### Task prompt
No pictures belong in the copy. Retype exactly, and only, the stretch of lines below from the one with "Fig. 4 Bader" through the one with "Table 2. Proportional".

### Study material
----------

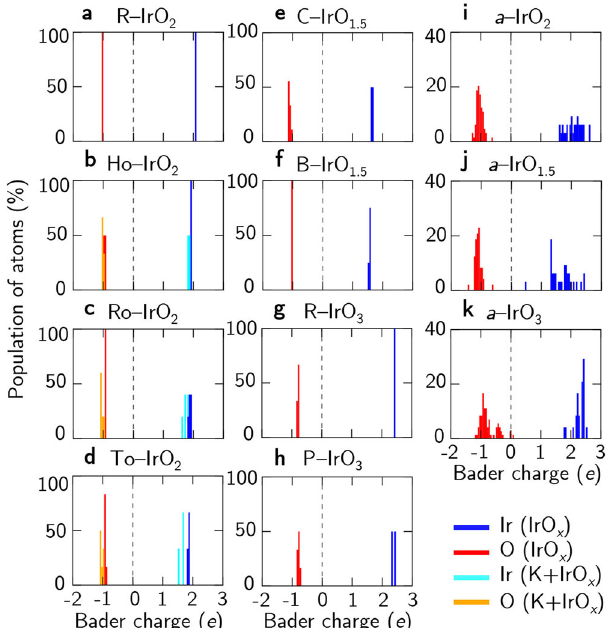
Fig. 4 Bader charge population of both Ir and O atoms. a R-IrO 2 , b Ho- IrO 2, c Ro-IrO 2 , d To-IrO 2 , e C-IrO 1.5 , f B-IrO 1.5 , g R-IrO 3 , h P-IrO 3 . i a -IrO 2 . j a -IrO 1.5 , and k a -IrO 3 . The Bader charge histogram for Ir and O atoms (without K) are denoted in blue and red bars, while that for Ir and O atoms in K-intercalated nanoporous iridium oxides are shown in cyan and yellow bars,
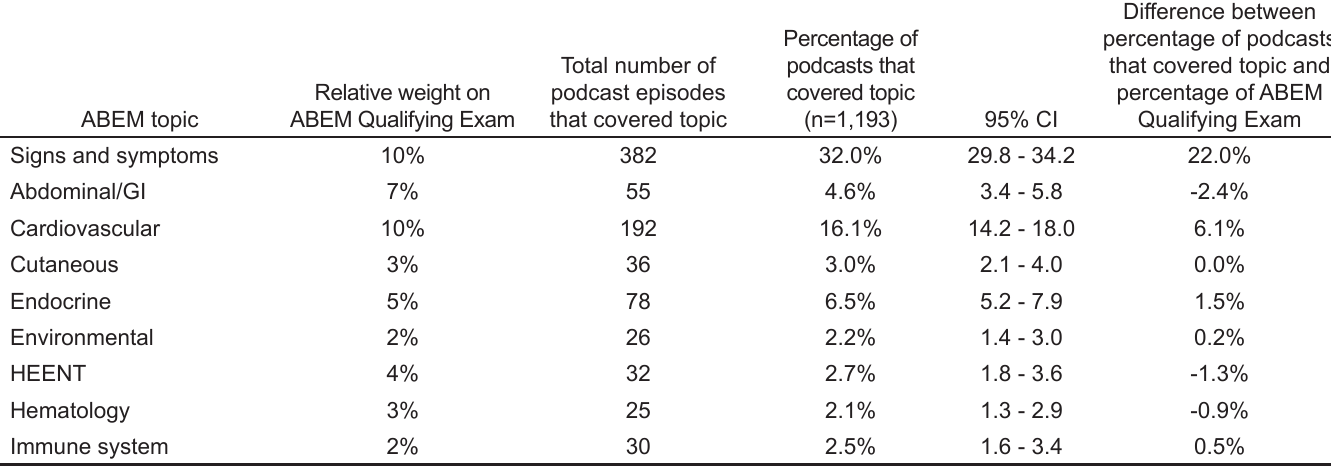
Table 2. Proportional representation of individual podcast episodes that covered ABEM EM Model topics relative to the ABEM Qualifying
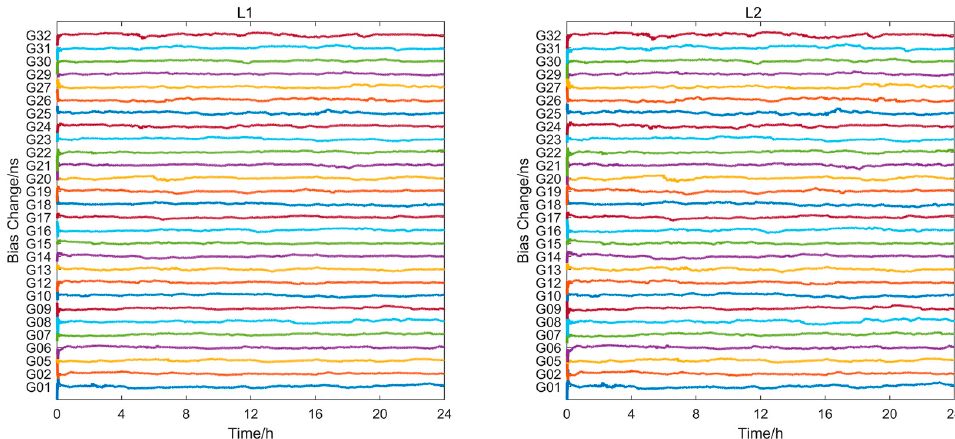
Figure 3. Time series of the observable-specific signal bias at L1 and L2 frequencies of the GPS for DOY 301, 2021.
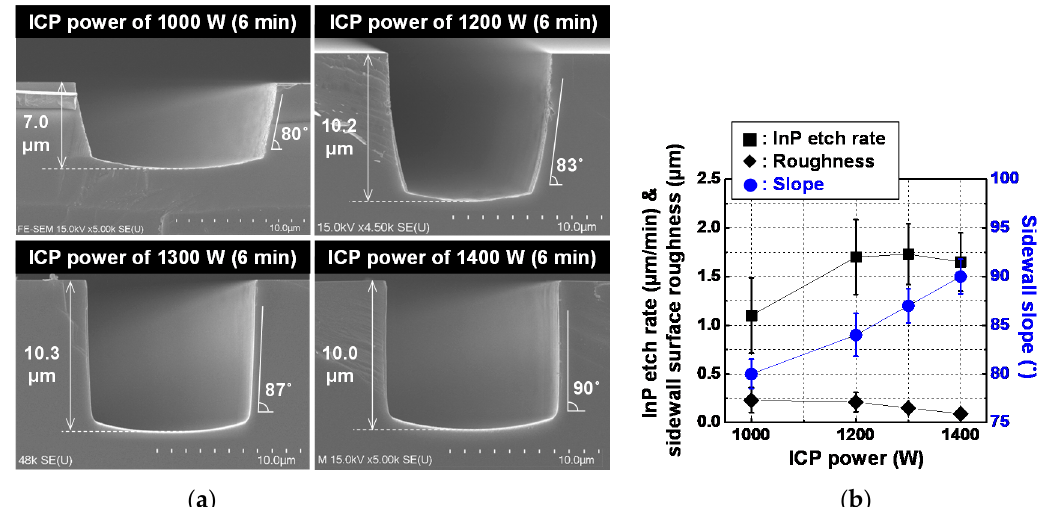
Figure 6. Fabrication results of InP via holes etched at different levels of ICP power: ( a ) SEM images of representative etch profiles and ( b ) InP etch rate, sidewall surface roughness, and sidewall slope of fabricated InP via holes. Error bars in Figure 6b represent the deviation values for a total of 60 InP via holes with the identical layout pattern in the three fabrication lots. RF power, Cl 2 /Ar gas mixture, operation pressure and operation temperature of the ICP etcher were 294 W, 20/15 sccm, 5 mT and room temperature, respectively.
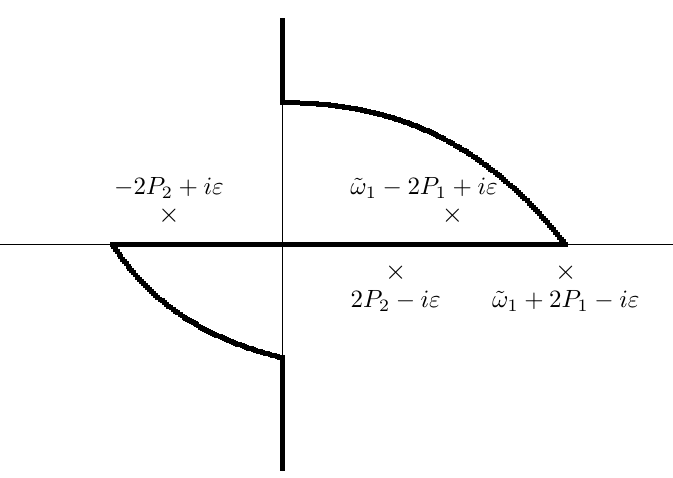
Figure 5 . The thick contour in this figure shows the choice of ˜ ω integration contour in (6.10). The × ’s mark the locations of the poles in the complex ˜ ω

----------

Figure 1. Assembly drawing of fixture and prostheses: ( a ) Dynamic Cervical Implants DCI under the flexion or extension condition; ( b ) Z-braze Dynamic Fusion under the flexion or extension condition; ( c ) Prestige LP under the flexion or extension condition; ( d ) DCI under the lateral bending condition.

----------

### Task output
Fig. 4 Bader charge population of both Ir and O atoms. a R-IrO 2 , b Ho- IrO 2, c Ro-IrO 2 , d To-IrO 2 , e C-IrO 1.5 , f B-IrO 1.5 , g R-IrO 3 , h P-IrO 3 . i a -IrO 2 . j a -IrO 1.5 , and k a -IrO 3 . The Bader charge histogram for Ir and O atoms (without K) are denoted in blue and red bars, while that for Ir and O atoms in K-intercalated nanoporous iridium oxides are shown in cyan and yellow bars,
Table 2. Proportional representation of individual podcast episodes that covered ABEM EM Model topics relative to the ABEM Qualifying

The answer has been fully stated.